Though myth attributes the Great Depression to the innate conservatism of President Herbert Hoover, the man was no economic conservative. He abandoned laissez-faire, raised taxes, launched public works, extended emergency loans to failing businesses, and lent money to states for relief programs. Hoover did what Obama did eight decades later.
During the 1932 campaign, Roosevelt accused Hoover of presiding over the “greatest spending administration in peacetime in all of history.” FDR’s running mate, “Cactus Jack” Garner, claimed Hoover was “leading the country down the path to socialism.”68 On taking office, however, FDR, terrified of falling prices, ordered crops destroyed, pigs slaughtered, and business cartels created to cut production and fix prices. Roosevelt mistook the consequences of depression, falling prices, for its cause. But prices were merely returning to where they belonged in a free market. The drop in prices was really the first step to a lasting cure.
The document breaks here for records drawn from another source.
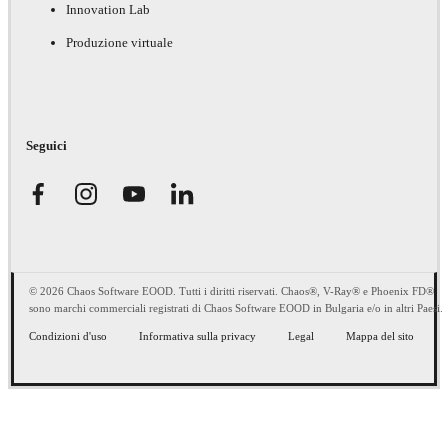
Innovation Lab
Produzione virtuale
Seguici
© 2026 Chaos Software EOOD. Tutti i diritti riservati. Chaos®, V-Ray® e Phoenix FD®
sono marchi commerciali registrati di Chaos Software EOOD in Bulgaria e/o in altri Paesi.
Condizioni d'uso
Informativa sulla privacy
Legal
Mappa del sito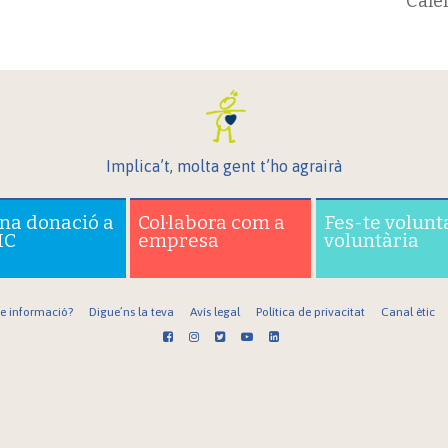
Cale
Implica’t, molta gent t’ho agrairà
una donació a
Col·labora com a
Fes-te volunt
IC
empresa
voluntària
re informació?
Digue’ns la teva
Avís legal
Política de privacitat
Canal ètic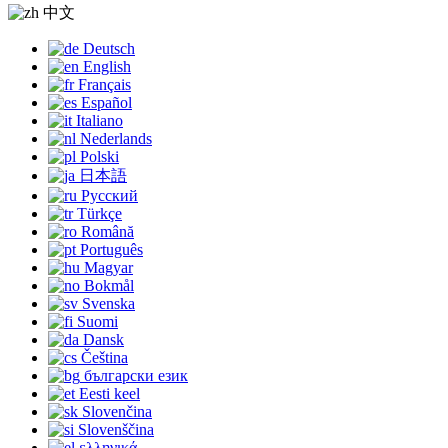
中文
Deutsch
English
Français
Español
Italiano
Nederlands
Polski
日本語
Русский
Türkçe
Română
Português
Magyar
Bokmål
Svenska
Suomi
Dansk
Čeština
български език
Eesti keel
Slovenčina
Slovenščina
ελληνικά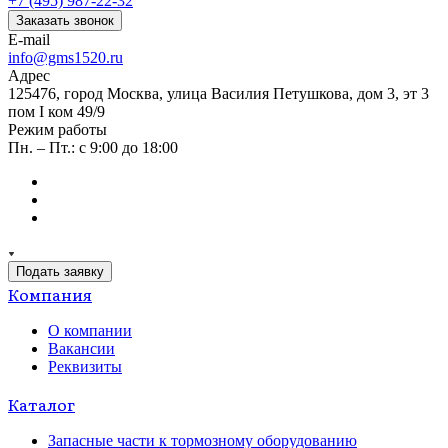
+7 (495) 987-22-32
Заказать звонок
E-mail
info@gms1520.ru
Адрес
125476, город Москва, улица Василия Петушкова, дом 3, эт 3
пом I ком 49/9
Режим работы
Пн. – Пт.: с 9:00 до 18:00
Подать заявку
Компания
О компании
Вакансии
Реквизиты
Каталог
Запасные части к тормозному оборудованию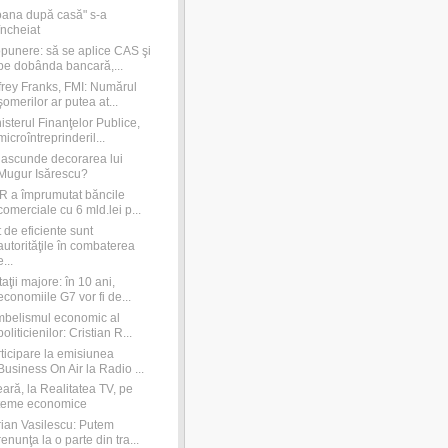
ana după casă" s-a
încheiat
punere: să se aplice CAS şi
pe dobânda bancară,...
frey Franks, FMI: Numărul
şomerilor ar putea at...
isterul Finanţelor Publice,
microîntreprinderil...
ascunde decorarea lui
Mugur Isărescu?
 a împrumutat băncile
comerciale cu 6 mld.lei p...
 de eficiente sunt
autorităţile în combaterea
e...
aţii majore: în 10 ani,
economiile G7 vor fi de...
belismul economic al
politicienilor: Cristian R...
ticipare la emisiunea
Business On Air la Radio ...
ară, la Realitatea TV, pe
teme economice
ian Vasilescu: Putem
renunţa la o parte din tra...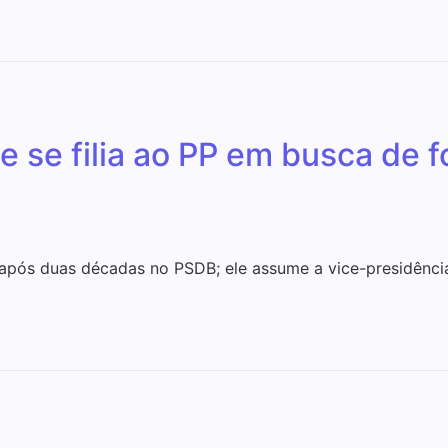
 se filia ao PP em busca de f
após duas décadas no PSDB; ele assume a vice-presidência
Of the Depression, Paul Krugman wrote: “What saved the economy, and the New Deal, was the enormous public works project known as World War II, which finally provided a fiscal stimulus adequate to the economy’s needs.”69
Krugman may have a Nobel Prize, writes Woods in Meltdown, but his analysis is a “stupefying and bizarre misunderst
anding of what actually happened.”70 Obviously, with 29 percent of the labor force conscripted into the armed forces, their jobs taken by older men, by women, and by teenagers, unemployment will fall. But how could the economy be growing 13 percent a year, as economists claim it did, when there was rationing, declining product quality, an inability to buy homes and cars, a longer work week—and shortages everywhere? How can the economy be booming when the cream of the labor force is in boot camp, on military bases, aboard ships, storming beaches, or flying planes over enemy territory?
Ironically, it was 1946, a year the economists predicted would bring on a postwar depression because federal spending fell by two-thirds, that proved to be the biggest boom year in U.S. history. Why? The real economy was producing what people really wanted: cars, TVs, and homes. Businesses were responding to consumer desires, not to a government run by dollar-a-year men who wanted tanks, guns, ships, and planes to blow things up.
Backing Woods up, author Robert Dell wrote in 2011:
Between 1945 and 1947, federal spending was cut from 41.9 percent of GDP to 14.7 percent. Yet the unemployment rate over that period stayed below 3.6 percent and real GDP grew by 9.6 percent. According to [economist David] Henderson, “The postwar bust that so many Keynesians expected to happen never did.”71
Of the financial collapse that brought on the recession of 2008–2010, Woods writes, “The Fed was the greatest single contributor.… more dollars were created between 2000 and 2007 than in the rest of the republic’s history.”72 When the Fed tightened, that bubble burst. Many argue that were it not for the independence and vision of Fed Chairman Ben Bernanke, the economy might have gone into the abyss after the Lehman Brothers collapse. But who brought us to the edge of the abyss?